Article I, section 9, clause 7 of the Constitution says that "no money shall be drawn from the Treasury, but in Consequence of Appropriations made by law." That provision of the Constitution outlines one of the most important tools of Congress: the "power of the purse."
Congress has the exclusive authority to allocate funding for government agencies and programs. That authority is exercised each year through the appropriations process. The House Appropriations Committee divides the funding measures up into twelve different bills based on areas of jurisdiction. The government funding bills must be passed each year by September 30 in order to avoid a government shutdown.
In recent years, Congress has fallen into a bad habit of passing massive omnibus spending bills instead of passing individual appropriations bills. This year, the House is setting out to change that by passing individual appropriations bills and allowing Members of Congress to openly amend the bills.
So far this year the House has already passed six of the twelve bills covering agencies ranging from the Department of Defense to the Department of Justice to the Department of Transportation. I have used the appropriations process to push for some important reforms and spending cuts.
During the funding bill for the Department of Veterans Affairs, I introduced an amendment that would prevent the VA from taking money away from the VA Choice Card Program. This is the program that allows veterans to seek care from private providers when they live more than 40 miles from a VA facility or face extended wait times.
President Obama and VA Secretary Robert McDonald have requested to move funding away from the VA Choice Card program and instead spend the money elsewhere. I strongly believe our veterans deserve access to private medical care, and I am pleased to report that my amendment passed and was included in the final bill.
I also tried to use the Department of Energy funding bill to fight back against wasteful spending. I introduced an amendment that would have cut over $1 billion in spending by eliminating all funding for the Department of Energy's Energy Efficiency and Renewable Energy program. I believe that program represents unnecessary government influence on the free market. Unfortunately, my amendment was not adopted.
The appropriations process is also an important opportunity to ensure that government agencies are accountable to the American people. I introduced an amendment to the funding bill for the Department of Justice that would have cut funding to the Bureau of Alcohol, Tobacco, Firearms and Explosives (ATF) by 20 percent or $250 million.
In recent years the ATF has seen an outrageous growth in operations and the number of regulations coming from their agency. This includes everything from the Fast and Furious gun running scheme to a recent attempt to ban common M855 ammunition. My amendment drew attention to the failures of the ATF and threatened them with a major funding reduction. I hope the leadership of the ATF takes notice and stops overstepping their authority.

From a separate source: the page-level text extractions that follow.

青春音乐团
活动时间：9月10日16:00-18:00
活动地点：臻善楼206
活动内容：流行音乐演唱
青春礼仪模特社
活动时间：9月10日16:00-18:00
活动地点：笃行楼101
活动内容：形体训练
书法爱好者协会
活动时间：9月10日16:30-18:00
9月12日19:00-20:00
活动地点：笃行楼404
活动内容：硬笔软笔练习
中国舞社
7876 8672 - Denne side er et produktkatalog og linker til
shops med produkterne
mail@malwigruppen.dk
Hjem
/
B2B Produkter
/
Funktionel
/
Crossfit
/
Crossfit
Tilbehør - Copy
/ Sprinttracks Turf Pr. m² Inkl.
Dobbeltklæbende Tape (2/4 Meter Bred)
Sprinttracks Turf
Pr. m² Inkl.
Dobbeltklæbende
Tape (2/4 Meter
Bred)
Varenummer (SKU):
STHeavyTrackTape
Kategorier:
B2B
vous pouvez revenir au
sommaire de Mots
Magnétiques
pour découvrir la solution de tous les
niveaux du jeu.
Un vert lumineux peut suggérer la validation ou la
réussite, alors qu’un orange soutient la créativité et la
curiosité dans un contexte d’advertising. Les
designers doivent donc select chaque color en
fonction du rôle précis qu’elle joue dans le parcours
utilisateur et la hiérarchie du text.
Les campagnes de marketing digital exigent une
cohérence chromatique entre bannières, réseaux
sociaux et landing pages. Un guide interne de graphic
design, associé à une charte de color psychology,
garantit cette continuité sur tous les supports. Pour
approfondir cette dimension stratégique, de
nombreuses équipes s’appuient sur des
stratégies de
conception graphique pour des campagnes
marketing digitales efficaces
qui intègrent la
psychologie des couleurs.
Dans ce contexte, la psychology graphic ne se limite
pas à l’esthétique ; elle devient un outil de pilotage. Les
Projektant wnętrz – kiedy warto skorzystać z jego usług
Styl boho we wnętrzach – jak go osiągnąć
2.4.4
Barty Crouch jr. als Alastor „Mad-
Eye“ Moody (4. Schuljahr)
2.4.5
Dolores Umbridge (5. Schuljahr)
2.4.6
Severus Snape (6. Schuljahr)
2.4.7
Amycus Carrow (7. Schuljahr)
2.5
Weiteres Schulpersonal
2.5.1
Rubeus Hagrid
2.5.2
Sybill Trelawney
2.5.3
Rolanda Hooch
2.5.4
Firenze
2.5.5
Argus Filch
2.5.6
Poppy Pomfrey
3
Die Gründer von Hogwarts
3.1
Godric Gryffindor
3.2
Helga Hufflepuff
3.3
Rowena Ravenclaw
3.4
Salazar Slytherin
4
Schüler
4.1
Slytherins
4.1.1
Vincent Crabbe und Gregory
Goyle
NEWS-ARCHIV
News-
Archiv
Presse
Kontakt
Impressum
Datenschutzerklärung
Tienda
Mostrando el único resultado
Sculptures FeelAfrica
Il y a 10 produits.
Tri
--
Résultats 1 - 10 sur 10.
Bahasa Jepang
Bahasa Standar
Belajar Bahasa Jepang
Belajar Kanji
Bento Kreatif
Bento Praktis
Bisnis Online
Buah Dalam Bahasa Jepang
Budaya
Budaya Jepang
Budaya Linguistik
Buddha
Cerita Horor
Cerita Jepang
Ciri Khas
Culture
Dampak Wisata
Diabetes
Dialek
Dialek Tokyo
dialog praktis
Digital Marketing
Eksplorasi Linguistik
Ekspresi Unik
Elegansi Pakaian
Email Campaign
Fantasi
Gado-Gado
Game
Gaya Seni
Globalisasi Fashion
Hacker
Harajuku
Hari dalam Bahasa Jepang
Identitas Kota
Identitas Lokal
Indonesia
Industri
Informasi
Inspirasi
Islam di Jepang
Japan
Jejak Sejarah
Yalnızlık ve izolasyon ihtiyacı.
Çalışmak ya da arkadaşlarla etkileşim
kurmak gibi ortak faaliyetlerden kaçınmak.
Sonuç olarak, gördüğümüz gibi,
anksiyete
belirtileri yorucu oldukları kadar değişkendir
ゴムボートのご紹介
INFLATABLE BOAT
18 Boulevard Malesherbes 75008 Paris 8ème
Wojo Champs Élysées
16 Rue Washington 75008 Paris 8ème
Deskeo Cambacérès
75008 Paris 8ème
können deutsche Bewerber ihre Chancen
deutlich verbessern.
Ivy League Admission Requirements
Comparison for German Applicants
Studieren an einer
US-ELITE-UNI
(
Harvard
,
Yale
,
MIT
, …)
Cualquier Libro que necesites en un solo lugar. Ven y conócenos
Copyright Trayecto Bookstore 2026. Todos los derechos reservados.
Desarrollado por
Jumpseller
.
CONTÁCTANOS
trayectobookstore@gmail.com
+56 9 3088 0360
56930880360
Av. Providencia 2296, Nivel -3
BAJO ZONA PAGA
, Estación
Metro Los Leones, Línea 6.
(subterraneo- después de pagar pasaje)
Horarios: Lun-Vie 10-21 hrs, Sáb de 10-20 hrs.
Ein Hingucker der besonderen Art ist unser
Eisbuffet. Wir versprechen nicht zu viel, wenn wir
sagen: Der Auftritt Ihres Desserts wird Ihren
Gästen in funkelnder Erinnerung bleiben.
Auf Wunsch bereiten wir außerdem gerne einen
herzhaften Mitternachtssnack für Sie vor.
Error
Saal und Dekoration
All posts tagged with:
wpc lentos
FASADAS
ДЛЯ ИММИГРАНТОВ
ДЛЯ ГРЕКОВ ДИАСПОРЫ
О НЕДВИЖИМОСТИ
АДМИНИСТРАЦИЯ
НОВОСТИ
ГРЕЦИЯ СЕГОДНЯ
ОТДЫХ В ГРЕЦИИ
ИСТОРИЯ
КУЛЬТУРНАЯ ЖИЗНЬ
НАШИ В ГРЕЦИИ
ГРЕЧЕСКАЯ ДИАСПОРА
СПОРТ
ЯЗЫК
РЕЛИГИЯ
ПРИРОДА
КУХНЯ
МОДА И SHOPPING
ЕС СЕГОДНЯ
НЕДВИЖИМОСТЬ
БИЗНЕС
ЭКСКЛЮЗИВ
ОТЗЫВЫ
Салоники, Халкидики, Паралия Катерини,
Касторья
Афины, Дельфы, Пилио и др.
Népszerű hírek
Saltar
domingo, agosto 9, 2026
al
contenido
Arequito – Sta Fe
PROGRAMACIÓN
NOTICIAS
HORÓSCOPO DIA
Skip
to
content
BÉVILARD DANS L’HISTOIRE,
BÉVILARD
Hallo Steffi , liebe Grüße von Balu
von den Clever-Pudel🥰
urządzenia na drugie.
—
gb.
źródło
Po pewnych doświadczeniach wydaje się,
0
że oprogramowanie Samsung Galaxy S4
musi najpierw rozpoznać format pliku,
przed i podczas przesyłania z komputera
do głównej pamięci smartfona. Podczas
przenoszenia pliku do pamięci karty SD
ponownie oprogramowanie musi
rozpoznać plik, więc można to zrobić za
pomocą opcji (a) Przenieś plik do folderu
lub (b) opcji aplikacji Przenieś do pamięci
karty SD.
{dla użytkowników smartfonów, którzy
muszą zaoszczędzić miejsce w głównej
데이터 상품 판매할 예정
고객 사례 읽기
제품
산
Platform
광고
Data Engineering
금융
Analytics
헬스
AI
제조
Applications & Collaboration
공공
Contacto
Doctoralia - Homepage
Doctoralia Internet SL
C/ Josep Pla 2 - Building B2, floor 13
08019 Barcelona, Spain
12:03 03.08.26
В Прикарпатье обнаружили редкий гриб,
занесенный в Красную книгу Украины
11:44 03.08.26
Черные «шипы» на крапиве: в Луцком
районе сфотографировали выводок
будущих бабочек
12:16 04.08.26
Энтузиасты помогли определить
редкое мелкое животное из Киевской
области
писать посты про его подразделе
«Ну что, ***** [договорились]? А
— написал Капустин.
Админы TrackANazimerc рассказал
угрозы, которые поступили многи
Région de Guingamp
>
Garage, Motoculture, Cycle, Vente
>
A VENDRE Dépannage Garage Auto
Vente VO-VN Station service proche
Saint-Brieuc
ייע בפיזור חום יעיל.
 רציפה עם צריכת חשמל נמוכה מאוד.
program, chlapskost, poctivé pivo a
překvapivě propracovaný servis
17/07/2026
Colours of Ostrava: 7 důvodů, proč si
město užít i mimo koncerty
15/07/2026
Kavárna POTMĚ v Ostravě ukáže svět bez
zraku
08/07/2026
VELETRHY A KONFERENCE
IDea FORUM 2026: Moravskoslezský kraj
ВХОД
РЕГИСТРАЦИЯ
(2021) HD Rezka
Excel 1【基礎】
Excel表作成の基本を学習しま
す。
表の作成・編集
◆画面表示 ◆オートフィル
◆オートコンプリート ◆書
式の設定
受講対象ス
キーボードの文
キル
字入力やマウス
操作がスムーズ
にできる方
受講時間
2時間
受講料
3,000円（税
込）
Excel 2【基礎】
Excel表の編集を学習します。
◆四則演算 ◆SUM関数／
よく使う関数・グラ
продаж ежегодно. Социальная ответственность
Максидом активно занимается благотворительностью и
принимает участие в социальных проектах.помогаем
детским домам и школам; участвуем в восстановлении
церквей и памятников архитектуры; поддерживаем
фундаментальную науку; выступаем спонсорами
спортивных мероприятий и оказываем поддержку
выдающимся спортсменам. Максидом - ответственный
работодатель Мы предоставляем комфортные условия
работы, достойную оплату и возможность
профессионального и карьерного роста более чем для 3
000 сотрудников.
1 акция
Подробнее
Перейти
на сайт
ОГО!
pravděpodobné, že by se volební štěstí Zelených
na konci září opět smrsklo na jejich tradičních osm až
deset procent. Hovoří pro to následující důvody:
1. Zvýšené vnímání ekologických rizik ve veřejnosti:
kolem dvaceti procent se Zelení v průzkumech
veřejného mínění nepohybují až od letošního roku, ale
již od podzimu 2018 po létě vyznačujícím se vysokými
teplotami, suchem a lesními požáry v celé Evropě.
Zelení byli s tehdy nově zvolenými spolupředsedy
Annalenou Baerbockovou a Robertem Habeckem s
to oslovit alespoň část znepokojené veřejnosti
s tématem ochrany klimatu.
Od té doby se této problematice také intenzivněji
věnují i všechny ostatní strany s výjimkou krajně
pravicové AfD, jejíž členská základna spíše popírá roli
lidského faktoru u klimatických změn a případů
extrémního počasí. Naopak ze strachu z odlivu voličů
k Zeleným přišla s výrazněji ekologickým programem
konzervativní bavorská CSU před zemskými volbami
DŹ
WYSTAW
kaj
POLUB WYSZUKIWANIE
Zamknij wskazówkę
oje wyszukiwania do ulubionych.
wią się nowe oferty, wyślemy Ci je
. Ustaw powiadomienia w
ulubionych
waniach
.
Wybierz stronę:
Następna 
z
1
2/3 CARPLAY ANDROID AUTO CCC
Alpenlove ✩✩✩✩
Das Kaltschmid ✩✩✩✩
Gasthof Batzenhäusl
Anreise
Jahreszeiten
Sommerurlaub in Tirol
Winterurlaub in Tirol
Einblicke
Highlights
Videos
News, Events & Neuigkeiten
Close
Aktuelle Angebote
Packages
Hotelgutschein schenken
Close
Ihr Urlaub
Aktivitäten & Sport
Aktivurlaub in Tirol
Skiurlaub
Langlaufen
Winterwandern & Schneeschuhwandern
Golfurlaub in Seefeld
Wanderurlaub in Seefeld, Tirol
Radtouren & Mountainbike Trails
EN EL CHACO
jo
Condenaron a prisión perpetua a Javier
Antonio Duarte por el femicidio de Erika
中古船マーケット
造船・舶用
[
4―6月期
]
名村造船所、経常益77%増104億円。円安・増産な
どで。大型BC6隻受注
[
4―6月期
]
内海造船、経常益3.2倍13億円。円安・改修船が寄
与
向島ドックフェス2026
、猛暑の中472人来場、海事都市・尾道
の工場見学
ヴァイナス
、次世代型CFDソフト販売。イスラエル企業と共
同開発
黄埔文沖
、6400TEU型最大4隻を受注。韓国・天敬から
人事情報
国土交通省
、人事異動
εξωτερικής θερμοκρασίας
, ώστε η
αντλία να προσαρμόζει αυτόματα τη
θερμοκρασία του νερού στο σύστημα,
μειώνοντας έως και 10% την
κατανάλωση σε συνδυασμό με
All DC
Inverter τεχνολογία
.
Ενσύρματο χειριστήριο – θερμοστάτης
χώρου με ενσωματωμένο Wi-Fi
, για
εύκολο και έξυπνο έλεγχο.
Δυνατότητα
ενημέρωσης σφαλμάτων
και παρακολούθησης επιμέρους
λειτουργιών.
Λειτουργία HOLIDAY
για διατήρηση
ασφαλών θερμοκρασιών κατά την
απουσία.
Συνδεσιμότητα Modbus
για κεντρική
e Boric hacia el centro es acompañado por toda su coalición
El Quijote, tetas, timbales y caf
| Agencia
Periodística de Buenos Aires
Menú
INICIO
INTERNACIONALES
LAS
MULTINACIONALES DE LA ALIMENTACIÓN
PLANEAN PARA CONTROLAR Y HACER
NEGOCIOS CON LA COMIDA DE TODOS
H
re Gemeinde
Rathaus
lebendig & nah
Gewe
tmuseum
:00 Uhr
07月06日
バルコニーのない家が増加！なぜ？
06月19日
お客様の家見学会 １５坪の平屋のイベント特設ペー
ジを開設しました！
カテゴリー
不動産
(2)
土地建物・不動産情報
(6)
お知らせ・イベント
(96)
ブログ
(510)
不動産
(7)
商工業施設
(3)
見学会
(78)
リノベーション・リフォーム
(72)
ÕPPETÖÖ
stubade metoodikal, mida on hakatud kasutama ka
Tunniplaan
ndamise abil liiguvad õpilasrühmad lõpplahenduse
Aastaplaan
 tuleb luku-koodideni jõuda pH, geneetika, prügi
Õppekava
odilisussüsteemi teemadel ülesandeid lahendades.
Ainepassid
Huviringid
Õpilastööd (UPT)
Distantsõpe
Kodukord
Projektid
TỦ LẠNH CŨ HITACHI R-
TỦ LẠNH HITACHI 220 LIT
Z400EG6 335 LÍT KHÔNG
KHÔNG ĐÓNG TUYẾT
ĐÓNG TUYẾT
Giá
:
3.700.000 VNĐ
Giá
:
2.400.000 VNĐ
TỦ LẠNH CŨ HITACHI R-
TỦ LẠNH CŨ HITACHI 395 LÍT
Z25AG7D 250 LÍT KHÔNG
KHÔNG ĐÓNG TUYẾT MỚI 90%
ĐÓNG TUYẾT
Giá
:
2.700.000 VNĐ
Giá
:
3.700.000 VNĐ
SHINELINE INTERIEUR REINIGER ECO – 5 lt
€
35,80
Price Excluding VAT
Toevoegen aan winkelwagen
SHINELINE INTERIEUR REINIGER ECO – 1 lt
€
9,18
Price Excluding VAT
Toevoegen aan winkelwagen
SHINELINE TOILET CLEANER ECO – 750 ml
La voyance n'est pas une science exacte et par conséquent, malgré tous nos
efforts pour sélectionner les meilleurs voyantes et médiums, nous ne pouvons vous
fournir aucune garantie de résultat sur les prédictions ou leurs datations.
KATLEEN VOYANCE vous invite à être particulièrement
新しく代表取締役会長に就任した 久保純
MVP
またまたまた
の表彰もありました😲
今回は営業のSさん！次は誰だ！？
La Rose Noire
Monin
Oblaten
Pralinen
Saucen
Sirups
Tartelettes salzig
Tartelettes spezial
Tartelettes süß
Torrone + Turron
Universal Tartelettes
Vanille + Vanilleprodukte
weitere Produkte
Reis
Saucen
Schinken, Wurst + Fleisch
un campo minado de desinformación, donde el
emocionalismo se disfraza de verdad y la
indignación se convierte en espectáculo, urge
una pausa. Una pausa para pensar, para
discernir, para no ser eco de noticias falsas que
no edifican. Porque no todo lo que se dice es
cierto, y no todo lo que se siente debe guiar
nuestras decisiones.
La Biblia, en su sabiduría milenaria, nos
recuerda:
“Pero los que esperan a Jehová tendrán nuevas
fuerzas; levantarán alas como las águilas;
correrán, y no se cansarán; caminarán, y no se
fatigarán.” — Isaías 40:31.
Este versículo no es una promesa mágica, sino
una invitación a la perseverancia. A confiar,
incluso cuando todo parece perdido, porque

Unfortunately, the appropriations process has stalled out in the Senate because Democrats want to see more money going to some government agencies. In an effort to get what they want, Democrats are blocking the funding bill for the Pentagon and our nation's military men and women. In other words, the whole appropriations process is being held up because Democrats want more funding for things like the IRS and the EPA.
If we stay stuck in political gridlock, Congress is effectively limiting our ability to use the "power of the purse" to set national priorities and ensure accountability.
I plan to continue offering amendments to appropriations bills in the House as we work to reduce wasteful spending and make government agencies more efficient. I hope Democrats will move past these political games and join us in moving the process forward.